Kamuzu was an innovator in the sense that he did certain things in his own way, hoping to reap anticipated results. Approach to his own education was wrapped in innovation. He did not want to be the type of doctor who did not have much appreciation of life outside the profession. He, therefore, decided to study history and politics before he embarked on his medical training.

Nyasaland being under British administration, Kamuzu knew that his American medical qualification would not entitle him to a job back home. This is what made him travel to Scotland in pursuit of a British qualification. In Scotland, he met a former missionary to Nyasaland, whom he remembered vividly. It was Cullen Young.

While invigilating an examination that Kamuzu was taking back in Nyasaland, Young had expelled the young Kamuzu from the examination hall because of what he thought was an act of cheating. Being small in stature, and sitting at the back of the examination hall, Kamuzu could not read the question on the board properly. He, therefore, stood to read them over somebody else’s shoulder. Young could not take it and immediately threw Kamuzu out.

Kamuzu had to resort to innovation to continue with his education. It would have been over for any faint-hearted character, but Kamuzu belonged to a different league. He quickly resolved to travel to South Africa to continue his education, not by plane or train or by road, walking. He stopped over at Hartley in Southern Rhodesia, where he worked in the hospital for some time, before proceeding South Africa.

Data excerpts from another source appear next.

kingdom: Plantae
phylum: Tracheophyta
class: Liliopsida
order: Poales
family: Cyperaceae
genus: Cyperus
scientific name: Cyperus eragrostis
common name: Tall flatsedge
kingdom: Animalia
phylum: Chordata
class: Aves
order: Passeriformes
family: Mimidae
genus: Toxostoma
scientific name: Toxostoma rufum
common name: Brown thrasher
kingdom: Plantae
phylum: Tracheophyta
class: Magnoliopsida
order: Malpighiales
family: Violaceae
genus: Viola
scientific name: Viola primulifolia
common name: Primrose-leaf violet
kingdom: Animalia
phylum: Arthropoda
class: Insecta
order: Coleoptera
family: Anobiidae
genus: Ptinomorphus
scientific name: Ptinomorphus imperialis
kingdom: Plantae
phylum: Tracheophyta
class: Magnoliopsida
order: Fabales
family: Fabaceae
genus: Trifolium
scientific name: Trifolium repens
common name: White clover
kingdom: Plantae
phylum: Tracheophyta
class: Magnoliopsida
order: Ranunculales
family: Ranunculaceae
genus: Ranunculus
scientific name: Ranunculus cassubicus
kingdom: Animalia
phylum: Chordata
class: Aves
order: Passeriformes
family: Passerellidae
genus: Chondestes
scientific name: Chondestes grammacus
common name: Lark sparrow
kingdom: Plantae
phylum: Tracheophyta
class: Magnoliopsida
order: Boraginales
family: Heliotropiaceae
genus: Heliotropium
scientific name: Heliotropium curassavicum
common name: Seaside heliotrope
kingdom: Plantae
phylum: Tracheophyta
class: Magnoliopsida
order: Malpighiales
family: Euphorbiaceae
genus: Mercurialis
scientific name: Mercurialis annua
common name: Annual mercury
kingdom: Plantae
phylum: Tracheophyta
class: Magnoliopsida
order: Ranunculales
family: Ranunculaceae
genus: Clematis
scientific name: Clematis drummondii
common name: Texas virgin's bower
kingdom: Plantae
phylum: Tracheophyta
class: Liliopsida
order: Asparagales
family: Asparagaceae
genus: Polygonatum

When Kamuzu met Young in Scotland, he did not let events of the past get in the way of their acquaintance. This is the side of Kamuzu that many people are not familiar with. He is better known for his cruelty towards anybody that dared cross his path. Kamuzu forged a friendship with Young, which friendship culminated in the two men co-editing a book titled Our African Way of Life. What an innovative way of handling a man who was responsible for your possible early exit from education. Had Kamuzu replicated this kind of innovation in later years, his political career would have been a lot cleaner.

One area where Kamuzu’s innovativeness came into its own was in languages. On the South African mines, Kamuzu was the interpreter of English messages from the bosses into Zulu. Both languages were foreign to him, but he learnt them well enough to almost effortlessly switch from one to the other.

Later, he also learnt German and studied Greek and Latin.  Some people were appalled by his insistence on the classic languages as compulsory subjects at his Kamuzu Academy. Much of modern day English has Greek and Latin roots, so his insistence was not misplaced.